**JOB ITEM:** From the entries below, copy out word for word the lines that begin at the one containing "los últimos diez años." and end after the one containing "Por último, habló sobre los grupos más".

START DATASET EXTRACT

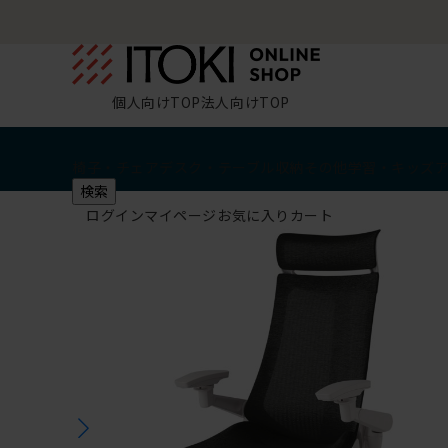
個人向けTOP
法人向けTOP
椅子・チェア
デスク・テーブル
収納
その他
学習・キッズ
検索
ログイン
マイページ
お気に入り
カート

END DATASET EXTRACT
START DATASET EXTRACT

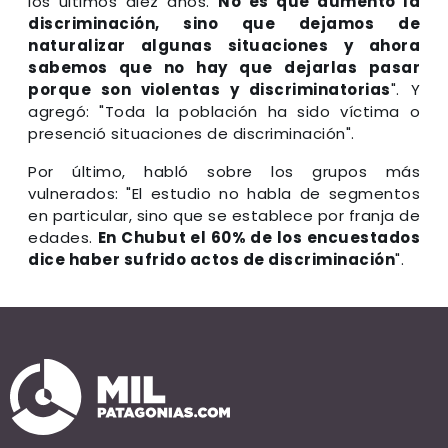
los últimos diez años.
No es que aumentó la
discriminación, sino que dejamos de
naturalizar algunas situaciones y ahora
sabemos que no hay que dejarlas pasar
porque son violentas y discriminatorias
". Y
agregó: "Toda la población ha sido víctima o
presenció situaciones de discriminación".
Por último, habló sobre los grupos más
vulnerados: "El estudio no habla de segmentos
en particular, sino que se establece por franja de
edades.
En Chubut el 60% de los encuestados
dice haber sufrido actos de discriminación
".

END DATASET EXTRACT

**SOLUTION TO THIS TASK:**
los últimos diez años.
No es que aumentó la
discriminación, sino que dejamos de
naturalizar algunas situaciones y ahora
sabemos que no hay que dejarlas pasar
porque son violentas y discriminatorias
". Y
agregó: "Toda la población ha sido víctima o
presenció situaciones de discriminación".
Por último, habló sobre los grupos más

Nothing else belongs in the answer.